Lots of thoughts on that. I would say to you that maybe a bit unlucky relative to the timing of our launching this, because there is just so much noise in the marketplace. And we launched it in Glen’s in the Northern Michigan, unemployment as I pointed out, and in Northeast it’s almost 19%, it is not too dissimilar on the other side. It’s probably been more difficult for us to understand what the impact of the curve has been compared to our expectation.

So we are a believer, we like the data we are getting, we have tactically applied some of the learnings in some instances with very significant responses. So I have no reason to believe that we won’t ultimately roll that out, but I couldn’t give you a timeline just yet.

Chuck Cerankosky – Northcoast Research

So you want some a more normalized environment I guess before you would roll it out?

Dennis Eidson

Yes, these are more normalized environments. When we get to the middle of this year, we will have year-over-year comparatives, we will be able to better track customers’ behavior. And – but I think the card is, having the data is important; however, you get it, we happen to have chosen a card. Having the data to be able to make more informed decisions about the consumers’ habits I think is critical for any food retailer going forward. You have to have a vehicle that collects the data.

Chuck Cerankosky – Northcoast Research

All right. And then finally are you seeing any of your independent retailer customers stores available for sale back to you, I am thinking of onesies and twosies here, any of that’s going on in the market that could be an opportunity?

Dennis Eidson

There is nothing that is imminent. That is really a process that goes on over the course of a relationship with independent retailer, but I wouldn’t be surprised if some of that doesn’t develop as we get into 2011.

Chuck Cerankosky – Northcoast Research

Okay. Thank you very much.

Operator

Thank you. (Operator Instructions). Our next question is a follow-up from the line of Karen Short with BMO Capital Markets. Please go ahead with your question, ma’am.

Karen Short – BMO Capital Markets

Hi, thanks. I just had two housekeeping and then a broader follow-up. Dave, what tax rate should we think about for 2011? And then also you said you had two new stores in 2011, can you give us the timing on those?

Dave Staples

Yes, so the tax, I have used about 39.9. I think that’s a fair rate, all in. The stores, there’s two new stores, but one is a relocation of an existing store. So in our Grand Rapids market, we have that D&W Fresh Store, that will open up early in the first quarter, and then I would say middle of the first quarter. And then the second store which is the relocation of a Family Fare store, actually a Felpausch store, that will become branded as a Family Fare, that happens middle of the second quarter.

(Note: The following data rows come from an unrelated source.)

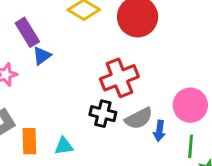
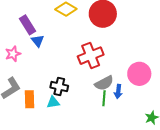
blue triangle: (42, 56) -> (38, 41), turned -32
black cross: (103, 114) -> (59, 87), moved
green line: (191, 146) -> (104, 98), moved

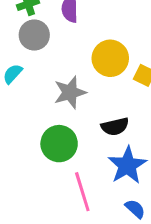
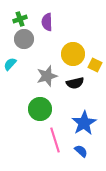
black semicircle: (115, 127) -> (75, 83), moved
blue semicircle: (135, 209) -> (81, 151), moved

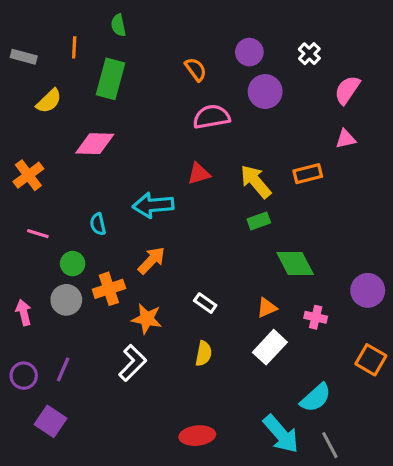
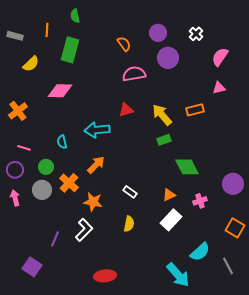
orange cross: (109, 289) -> (69, 183), turned -30
pink cross: (316, 317) -> (200, 201), turned -32
purple line: (63, 369) -> (55, 239), moved
purple circle: (24, 376) -> (15, 170), moved
red ellipse: (197, 436) -> (105, 276), moved
gray line: (330, 445) -> (228, 266), moved

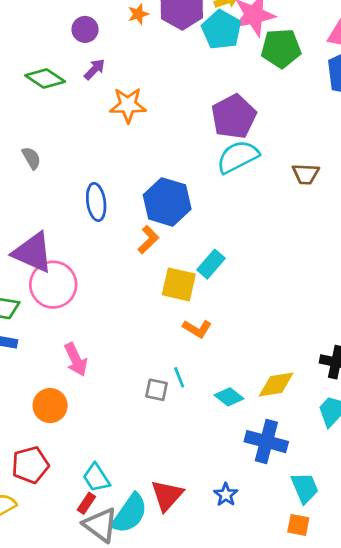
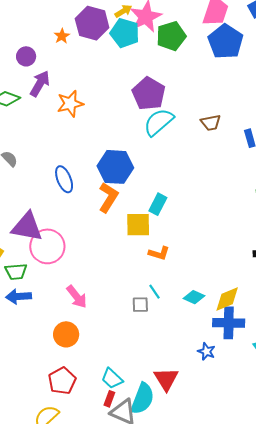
purple arrow: (94, 69) -> (40, 84), size x1.5
orange L-shape: (148, 240) -> (108, 197), size x1.4
yellow diamond: (276, 385) -> (227, 299), moved
blue star: (226, 495) -> (206, 351), moved

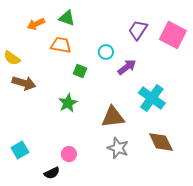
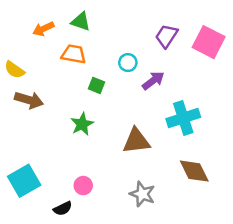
cyan cross: (152, 98) -> (183, 118), turned 36
gray star: (118, 148) -> (142, 194), moved
cyan square: (20, 150) -> (24, 181), size x1.5

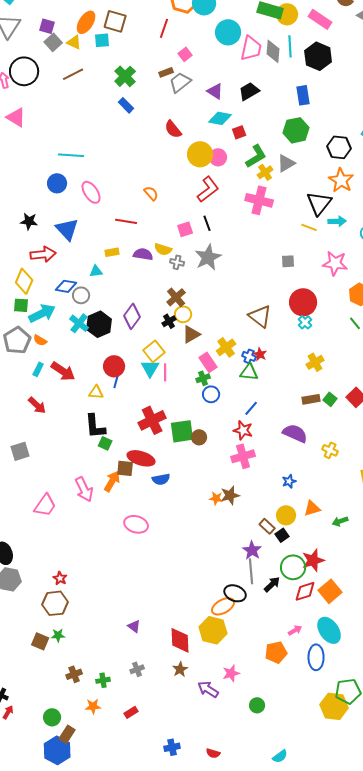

Karen Short – BMO Capital Markets

Okay. And then if I were to just think about VG’s, I am curious, when you took the team over, what do you think the price gap was with say a Kroger and also Wal-Mart and what do you think it is now, where is it now?

Dave Staples

Well, I mean think based on our studies in the acquisitions, we are always very tight to Kroger, and I think we still are very tight to Kroger. I think to Meijer the supercenter there, I actually I think they were fairly in line with our corporate strategy, and I think we continue to keep them in line with our corporate strategy.

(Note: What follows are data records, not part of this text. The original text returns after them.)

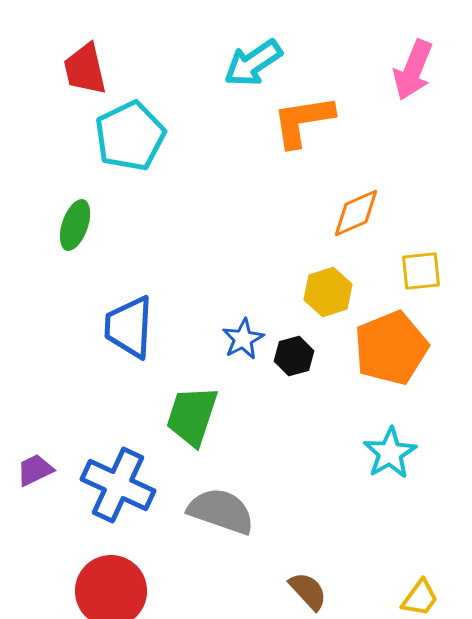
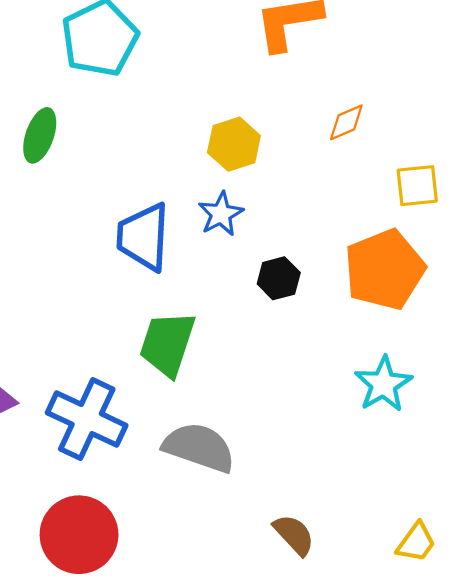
orange diamond: (356, 213) -> (346, 122), size x0.7
yellow hexagon: (328, 292) -> (234, 144), moved
blue trapezoid: (129, 327) -> (143, 237), moved
blue star: (243, 339) -> (221, 214), moved

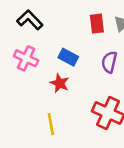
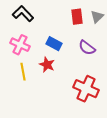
purple semicircle: (109, 62) -> (87, 48), turned -66
yellow line: (51, 124) -> (23, 72), moved

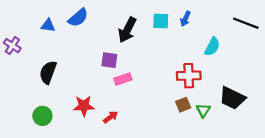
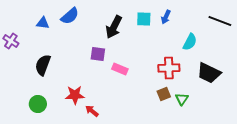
pink rectangle: (123, 79) -> (120, 69), moved, turned 42
black trapezoid: (232, 98) -> (209, 73), moved
red arrow: (111, 117) -> (92, 111), moved, turned -104

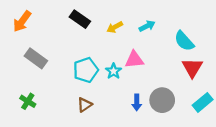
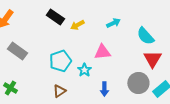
yellow arrow: (115, 27) -> (77, 25), moved
cyan star: (114, 71) -> (84, 70), moved
gray circle: (162, 100) -> (138, 83), moved

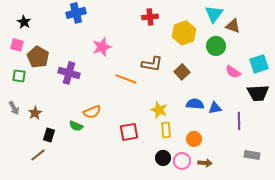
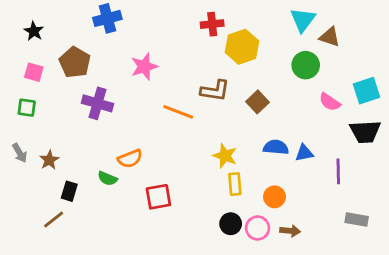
yellow hexagon: (184, 33) -> (242, 47), moved
pink square: (17, 45) -> (34, 72), moved
brown pentagon: (38, 57) -> (75, 62), moved
red square: (129, 132) -> (158, 197), moved

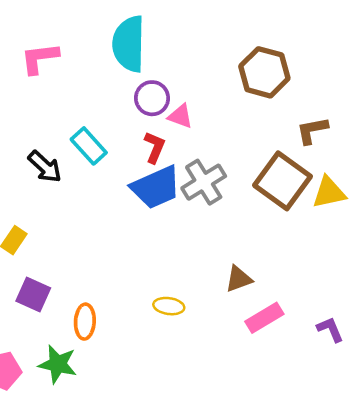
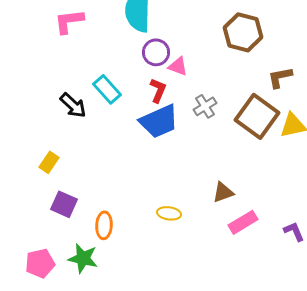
gray cross: (204, 182) -> (205, 106), moved, size x0.7

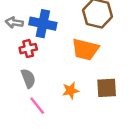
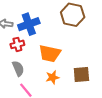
blue cross: (43, 24) -> (29, 24), turned -30
orange trapezoid: (85, 49) -> (50, 53), moved

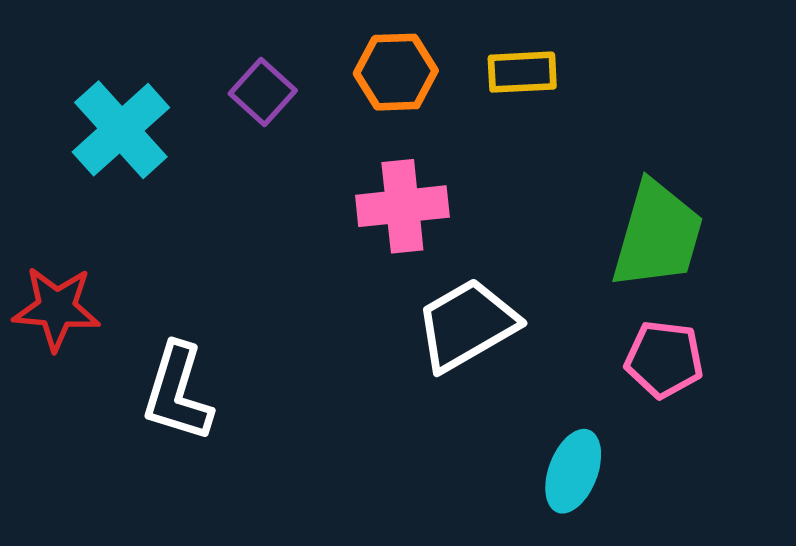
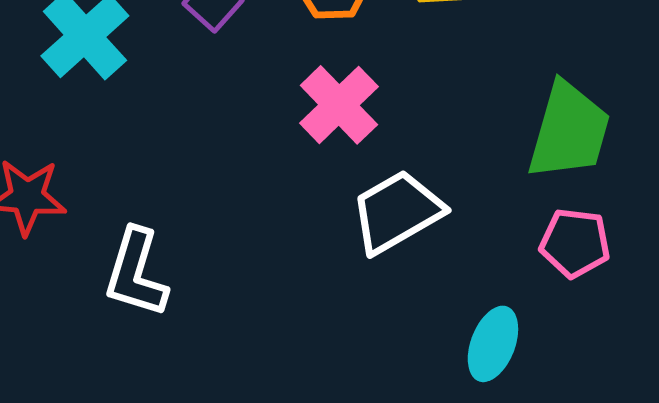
pink cross: (402, 206) -> (339, 105), turned -38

Karen Short – BMO Capital Markets

Okay. So right now what we are seeing in terms of the operating margin is just broad based, it’s not necessary we VG’s needing to be repositioned?

Dave Staples

Correct.

Karen Short – BMO Capital Markets

Okay. Thanks.

Operator

Thank you. There are no further questions within the queue at this time. I would like to turn the floor back over to Mr. Eidson for closing comments.

Dennis Eidson

Okay. Thanks. Rob. Well, if there are no more questions, we will conclude the call. And on behalf of Dave and everyone here on the Spartan team, I thank you for joining our call today and we will look forward to discussing our fourth quarter and year-end results with you during the next call. Thank you.

Operator

This concludes today’s teleconference. You may disconnect your line at this time and thank you for your participation.